Introductory Session: Python for New Programmers (9am - 11am)
The morning session will teach the fundamentals of Python to those who are new to programming. Learners would be grouped with a TA to ensure their success in the second session. The goal of this session is to ensure that students can demonstrate basic concepts in a classroom environment through successful completion of hands-on exercises. This beginning session will cover the following basic topics and exercises:
Object Oriented Programming
Write a function to determine if input is even or odd
Read data from a file
Count the words/lines in a file
At the end of this session, students should be familiar enough with programming concepts in Python to be able to follow along in the second session. They will have acquired a learning cohort in their classmates and instructors to help them learn Python more thoroughly in the future, and they will have observed Python development in action.
Main Session: Building a Python Application (11am - 6pm)
The afternoon session will focus on python application development for those who already know how to program and are familiar with Python. In particular, we’ll build a data application from beginning to end in a workshop fashion. This course would be a prerequisite for all other DDL courses offered that use python.

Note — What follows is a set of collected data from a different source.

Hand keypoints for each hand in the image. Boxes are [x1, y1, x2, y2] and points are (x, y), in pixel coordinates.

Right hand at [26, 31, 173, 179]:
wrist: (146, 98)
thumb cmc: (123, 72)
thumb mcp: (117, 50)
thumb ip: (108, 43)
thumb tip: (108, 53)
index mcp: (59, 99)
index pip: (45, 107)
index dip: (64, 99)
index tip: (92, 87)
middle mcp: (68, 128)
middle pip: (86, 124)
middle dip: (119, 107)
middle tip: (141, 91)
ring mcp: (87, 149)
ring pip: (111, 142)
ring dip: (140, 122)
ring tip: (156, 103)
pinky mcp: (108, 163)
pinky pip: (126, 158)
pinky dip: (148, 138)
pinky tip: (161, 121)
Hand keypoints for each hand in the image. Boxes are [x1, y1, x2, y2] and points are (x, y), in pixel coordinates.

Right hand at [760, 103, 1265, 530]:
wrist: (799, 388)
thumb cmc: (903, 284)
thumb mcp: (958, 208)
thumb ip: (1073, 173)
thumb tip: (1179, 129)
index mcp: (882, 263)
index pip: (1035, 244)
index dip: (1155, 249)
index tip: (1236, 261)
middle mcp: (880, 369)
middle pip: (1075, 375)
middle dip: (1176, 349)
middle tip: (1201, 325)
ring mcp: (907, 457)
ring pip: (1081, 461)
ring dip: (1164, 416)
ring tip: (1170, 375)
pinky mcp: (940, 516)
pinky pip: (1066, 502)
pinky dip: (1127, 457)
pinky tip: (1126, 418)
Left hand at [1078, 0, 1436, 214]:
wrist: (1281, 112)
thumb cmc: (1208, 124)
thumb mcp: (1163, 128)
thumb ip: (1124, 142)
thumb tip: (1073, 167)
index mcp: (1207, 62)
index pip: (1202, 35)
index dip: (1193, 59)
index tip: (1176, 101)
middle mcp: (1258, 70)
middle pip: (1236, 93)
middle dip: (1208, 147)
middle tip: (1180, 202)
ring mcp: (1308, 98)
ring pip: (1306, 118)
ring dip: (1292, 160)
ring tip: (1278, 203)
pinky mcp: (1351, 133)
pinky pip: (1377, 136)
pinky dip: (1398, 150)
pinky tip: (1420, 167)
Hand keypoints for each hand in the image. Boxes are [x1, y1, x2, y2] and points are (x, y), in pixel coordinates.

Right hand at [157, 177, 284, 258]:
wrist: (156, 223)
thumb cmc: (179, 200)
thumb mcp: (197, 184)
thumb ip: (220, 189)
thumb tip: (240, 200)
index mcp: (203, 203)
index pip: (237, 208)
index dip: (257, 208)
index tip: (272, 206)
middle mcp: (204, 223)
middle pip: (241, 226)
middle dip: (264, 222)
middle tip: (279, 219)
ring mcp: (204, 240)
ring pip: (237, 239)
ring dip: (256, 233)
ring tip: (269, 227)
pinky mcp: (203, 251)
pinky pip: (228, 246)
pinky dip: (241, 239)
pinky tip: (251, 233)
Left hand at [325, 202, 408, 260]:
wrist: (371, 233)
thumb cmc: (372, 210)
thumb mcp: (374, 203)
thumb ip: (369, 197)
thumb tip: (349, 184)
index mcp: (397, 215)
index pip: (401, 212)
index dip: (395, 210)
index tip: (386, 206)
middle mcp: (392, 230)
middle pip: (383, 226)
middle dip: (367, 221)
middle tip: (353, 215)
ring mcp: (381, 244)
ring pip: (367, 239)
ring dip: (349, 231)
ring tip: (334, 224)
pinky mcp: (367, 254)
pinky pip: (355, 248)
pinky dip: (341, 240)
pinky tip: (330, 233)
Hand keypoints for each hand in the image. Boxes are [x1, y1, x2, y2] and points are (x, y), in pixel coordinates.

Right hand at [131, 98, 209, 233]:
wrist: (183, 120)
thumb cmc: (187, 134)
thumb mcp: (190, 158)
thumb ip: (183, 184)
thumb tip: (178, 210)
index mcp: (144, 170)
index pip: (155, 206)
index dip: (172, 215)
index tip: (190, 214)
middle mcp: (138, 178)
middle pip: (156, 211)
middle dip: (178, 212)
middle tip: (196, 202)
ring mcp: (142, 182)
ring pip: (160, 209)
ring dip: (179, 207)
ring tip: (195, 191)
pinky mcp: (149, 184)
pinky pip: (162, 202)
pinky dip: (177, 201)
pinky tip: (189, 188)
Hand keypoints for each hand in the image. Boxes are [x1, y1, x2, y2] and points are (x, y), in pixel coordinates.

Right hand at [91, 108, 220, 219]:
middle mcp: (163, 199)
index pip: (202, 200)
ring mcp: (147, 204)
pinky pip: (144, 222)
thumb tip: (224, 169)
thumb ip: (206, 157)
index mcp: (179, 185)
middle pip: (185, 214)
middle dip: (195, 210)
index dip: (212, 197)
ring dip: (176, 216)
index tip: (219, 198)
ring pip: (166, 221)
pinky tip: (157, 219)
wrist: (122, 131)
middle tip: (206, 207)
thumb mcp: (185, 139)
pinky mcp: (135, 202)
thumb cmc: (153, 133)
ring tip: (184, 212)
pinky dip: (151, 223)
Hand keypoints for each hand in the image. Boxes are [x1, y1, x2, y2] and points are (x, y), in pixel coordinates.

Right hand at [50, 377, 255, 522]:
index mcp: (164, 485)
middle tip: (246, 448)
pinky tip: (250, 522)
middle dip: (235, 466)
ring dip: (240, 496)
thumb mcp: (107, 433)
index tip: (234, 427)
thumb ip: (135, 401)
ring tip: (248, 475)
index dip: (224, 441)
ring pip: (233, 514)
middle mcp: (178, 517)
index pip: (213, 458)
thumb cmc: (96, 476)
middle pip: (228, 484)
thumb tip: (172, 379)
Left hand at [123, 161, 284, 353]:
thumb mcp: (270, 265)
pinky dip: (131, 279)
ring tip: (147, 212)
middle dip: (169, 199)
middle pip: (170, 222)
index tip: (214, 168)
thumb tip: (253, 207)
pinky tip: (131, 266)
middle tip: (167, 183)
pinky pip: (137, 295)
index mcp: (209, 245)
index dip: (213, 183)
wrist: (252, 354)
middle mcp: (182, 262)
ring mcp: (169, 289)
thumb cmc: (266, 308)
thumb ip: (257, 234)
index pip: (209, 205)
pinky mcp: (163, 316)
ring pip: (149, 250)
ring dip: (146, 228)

The following topics will be covered:
Basic project structure
virtualenv & virtualenvwrapper
Building requirements outside the stdlib
Testing with nose
Ingesting data with request.py
Munging data into SQLite Databases
Some simple computations in Python
Reporting data with JSON
Data visualization with Jinja2 and Highcharts
We will build a Python application using the data science workflow: using Python to ingest, munge, compute, report, and even visualize. This is a basic, standard workflow that is repeatable and paves the way for more advanced courses using numerical and statistical packages in Python like Pandas and NumPy. In particular, we’ll use and fetch data from Data.gov, transform it and store it in a SQLite database, then do some simple computation. Then we will use Python to push our analyses out in JSON format and provide a simple reporting technique with Jinja2 and charting using Highcharts.
Although this is an introductory course, some prerequisites are required. You should have Python installed and some basic familiarity with it in addition to familiarity with the command line. You should also create a Github account if you don't already have one.
The following are suggested tasks to perform before this course:
Installing Python: https://wiki.python.org/moin/BeginnersGuide/Download
Install virtualenv and virtualenvwrapper: http://docs.python-guide.org/en/latest/dev/virtualenvs/
Getting familiar with Python:
Python Hello World: http://www.learnpython.org/en/Hello,_World!
Python Basics: http://www.codecademy.com/tracks/python
Getting familiar with the command line:
Using the terminal: http://cli.learncodethehardway.org/book/
Get a Github account: https://github.com/
Benjamin is an experienced Data Scientist and Python developer who has worked in military, industry, and academia for the past eight years. He is currently pursuing his PhD in Computer Science at The University of Maryland, College Park, doing research in Metacognition and Active Logic. He is also a Data Scientist at Cobrain Company in Bethesda, MD where he builds data products including recommender systems and classifier models. He holds a Masters degree from North Dakota State University where he taught undergraduate Computer Science courses. He is also adjunct faculty at Georgetown University where he teaches Data Science and Analytics.
Sarah is a Junior Engineer at Cobrain company in Bethesda, Maryland where she works on the data ingestion pipeline. She is a former math teacher with an MA in Education from Seattle University and an aspiring data scientist who seeks to inspire people of diverse, traditionally non-technical backgrounds to learn how to program.
District Data Labs is comprised of several Data Community DC members focused on providing data science educational offerings to help others in our community enhance and expand their existing technical and analytical skills.
For those that are driving, the best parking option we have found in the area is the garage behind the SunTrust building on the Southeast corner of Glebe Rd. and Fairfax Dr.